The irony of giving such a headline-grabbing opinion to an internet-only news service seems to have been lost on Meighan, but as a singer clearly in thrall to the mystique of Bowie, Bolan and Björk, he makes a good point. For all the wrong reasons.
We are in danger of losing the enigma of the rock star: you only have to stand Grizzly Bear next to pop stars like Dizzee Rascal, Florence Welch, or Lady Gaga in her blowtorch bra to see that the mainstream has gazumped alt-rock in terms of retina-frying freakishness. Dolled up in Napoleon outfits for their last promo stint Kasabian seem like a throwback to a time when rock favoured the fantastical. A time before hair metal made dressing up seem corny, long before lad rock forced music to be "real", and long before Pitchfork made a star of the bearded troubadour.
But it's not Twitter that has exploded the myths behind the rock star.

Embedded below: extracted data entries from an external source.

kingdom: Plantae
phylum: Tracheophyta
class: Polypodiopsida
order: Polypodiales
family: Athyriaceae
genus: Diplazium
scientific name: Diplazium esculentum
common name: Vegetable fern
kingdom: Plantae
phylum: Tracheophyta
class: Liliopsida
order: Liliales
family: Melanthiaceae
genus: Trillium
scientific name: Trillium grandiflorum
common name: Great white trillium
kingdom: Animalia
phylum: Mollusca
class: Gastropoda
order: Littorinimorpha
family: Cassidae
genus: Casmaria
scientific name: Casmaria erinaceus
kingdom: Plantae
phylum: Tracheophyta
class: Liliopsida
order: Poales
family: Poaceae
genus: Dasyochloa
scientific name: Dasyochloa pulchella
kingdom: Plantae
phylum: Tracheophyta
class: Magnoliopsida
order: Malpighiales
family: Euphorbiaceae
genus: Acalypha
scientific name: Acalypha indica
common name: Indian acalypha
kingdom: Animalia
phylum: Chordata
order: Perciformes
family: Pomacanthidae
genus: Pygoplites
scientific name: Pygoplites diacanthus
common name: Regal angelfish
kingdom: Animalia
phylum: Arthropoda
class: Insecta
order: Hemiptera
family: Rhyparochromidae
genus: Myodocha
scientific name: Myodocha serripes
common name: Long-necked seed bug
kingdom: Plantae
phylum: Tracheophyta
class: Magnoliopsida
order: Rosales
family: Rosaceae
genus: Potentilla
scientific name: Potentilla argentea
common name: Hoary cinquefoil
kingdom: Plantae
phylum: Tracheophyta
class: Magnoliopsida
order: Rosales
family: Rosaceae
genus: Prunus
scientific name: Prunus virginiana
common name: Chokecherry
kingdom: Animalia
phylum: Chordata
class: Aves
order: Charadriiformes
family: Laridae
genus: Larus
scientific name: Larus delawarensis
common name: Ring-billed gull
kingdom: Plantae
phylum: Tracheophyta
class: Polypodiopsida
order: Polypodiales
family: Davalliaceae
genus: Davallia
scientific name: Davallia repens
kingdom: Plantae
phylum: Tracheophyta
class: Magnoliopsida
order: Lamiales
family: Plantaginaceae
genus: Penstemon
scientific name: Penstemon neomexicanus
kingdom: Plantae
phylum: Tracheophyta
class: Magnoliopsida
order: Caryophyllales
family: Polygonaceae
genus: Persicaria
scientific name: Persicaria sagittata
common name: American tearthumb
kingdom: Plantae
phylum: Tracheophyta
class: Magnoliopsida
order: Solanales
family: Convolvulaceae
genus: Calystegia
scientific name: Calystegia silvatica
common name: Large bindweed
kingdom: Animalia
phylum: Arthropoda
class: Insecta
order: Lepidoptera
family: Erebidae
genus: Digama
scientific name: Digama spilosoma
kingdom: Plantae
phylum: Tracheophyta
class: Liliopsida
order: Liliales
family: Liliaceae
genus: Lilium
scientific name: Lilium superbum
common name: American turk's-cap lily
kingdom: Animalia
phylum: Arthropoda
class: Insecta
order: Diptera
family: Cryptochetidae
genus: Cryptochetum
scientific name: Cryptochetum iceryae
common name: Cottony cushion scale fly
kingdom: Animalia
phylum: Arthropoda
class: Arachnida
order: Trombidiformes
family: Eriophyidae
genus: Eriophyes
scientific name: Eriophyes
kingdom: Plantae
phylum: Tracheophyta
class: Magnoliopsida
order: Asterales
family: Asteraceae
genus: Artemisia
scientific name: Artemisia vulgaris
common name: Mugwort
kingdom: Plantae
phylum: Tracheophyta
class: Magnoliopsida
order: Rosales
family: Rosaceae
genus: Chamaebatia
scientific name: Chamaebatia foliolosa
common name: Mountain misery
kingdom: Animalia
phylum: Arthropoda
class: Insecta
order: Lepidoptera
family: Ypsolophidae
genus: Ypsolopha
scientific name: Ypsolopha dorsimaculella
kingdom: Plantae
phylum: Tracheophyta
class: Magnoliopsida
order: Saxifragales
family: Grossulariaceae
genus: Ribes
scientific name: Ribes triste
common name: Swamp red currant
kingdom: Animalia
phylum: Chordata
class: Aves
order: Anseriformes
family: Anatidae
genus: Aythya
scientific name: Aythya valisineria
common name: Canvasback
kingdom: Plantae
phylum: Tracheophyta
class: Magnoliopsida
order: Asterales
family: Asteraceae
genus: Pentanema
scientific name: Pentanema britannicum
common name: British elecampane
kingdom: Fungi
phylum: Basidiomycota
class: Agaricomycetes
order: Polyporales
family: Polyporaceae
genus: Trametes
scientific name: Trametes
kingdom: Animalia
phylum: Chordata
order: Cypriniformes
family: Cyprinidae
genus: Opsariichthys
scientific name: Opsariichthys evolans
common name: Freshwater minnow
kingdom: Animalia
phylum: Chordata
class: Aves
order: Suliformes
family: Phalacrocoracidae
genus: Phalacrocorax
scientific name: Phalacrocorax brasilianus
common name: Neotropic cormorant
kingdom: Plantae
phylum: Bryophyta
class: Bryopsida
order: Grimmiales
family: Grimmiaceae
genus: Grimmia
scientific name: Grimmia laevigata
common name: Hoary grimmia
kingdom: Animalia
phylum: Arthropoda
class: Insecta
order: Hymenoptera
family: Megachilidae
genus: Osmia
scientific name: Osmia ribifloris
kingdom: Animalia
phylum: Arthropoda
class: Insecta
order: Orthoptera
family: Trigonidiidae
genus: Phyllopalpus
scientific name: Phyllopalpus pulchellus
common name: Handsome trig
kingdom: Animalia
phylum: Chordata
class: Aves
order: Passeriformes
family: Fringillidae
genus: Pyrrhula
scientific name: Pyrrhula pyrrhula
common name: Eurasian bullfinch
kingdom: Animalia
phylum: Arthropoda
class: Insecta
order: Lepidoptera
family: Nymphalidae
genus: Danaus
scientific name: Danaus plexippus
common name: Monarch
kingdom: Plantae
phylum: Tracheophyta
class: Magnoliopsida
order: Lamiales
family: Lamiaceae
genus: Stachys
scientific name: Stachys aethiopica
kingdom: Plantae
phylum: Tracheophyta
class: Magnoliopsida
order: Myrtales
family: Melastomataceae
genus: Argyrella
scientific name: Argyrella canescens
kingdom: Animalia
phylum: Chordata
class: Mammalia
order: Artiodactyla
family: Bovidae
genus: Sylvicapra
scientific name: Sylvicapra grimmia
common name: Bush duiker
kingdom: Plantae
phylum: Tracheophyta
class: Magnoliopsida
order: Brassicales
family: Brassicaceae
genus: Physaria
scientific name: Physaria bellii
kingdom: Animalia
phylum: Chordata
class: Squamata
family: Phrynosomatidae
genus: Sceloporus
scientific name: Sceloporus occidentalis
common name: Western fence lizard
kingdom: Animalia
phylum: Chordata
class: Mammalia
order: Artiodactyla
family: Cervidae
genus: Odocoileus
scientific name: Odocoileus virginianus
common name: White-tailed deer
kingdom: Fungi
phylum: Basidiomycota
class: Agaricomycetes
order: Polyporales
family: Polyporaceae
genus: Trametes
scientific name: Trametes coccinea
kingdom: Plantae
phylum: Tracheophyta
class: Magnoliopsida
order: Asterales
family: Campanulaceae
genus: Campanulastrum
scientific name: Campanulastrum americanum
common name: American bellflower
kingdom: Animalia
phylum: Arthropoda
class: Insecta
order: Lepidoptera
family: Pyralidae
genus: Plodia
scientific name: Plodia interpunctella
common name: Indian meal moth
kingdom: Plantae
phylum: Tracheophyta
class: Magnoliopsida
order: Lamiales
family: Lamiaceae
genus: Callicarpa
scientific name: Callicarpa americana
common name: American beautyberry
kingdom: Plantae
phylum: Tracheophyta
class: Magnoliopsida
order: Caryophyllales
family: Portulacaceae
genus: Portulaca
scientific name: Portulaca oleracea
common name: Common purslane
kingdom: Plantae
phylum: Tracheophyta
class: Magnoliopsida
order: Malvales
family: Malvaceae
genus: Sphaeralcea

If anything it's magnified them, making it easier to sort the say-nothing chaff from the proper-bizarre wheat. Yes, Calvin Harris and Mike Skinner go on a bit with tweets about sandwich fillings and train delays, but that's because they're fundamentally ordinary blokey-blokes; only a particularly naive T4 guest booker would kid themselves that they were "pop stars". Follow the Proper Rock Stars on Twitter and there's plenty of propagated myths – there are pictures of Muse playing futuristic digital clarinets in Japanese airports, while Liam Gallagher roars expletives about his brother's haircut. Even if it's not actually the star in question doing the tweeting, the fact that an impostor can convincingly impersonate them is testament to a heroic or cartoonish character in the best rock-myth tradition.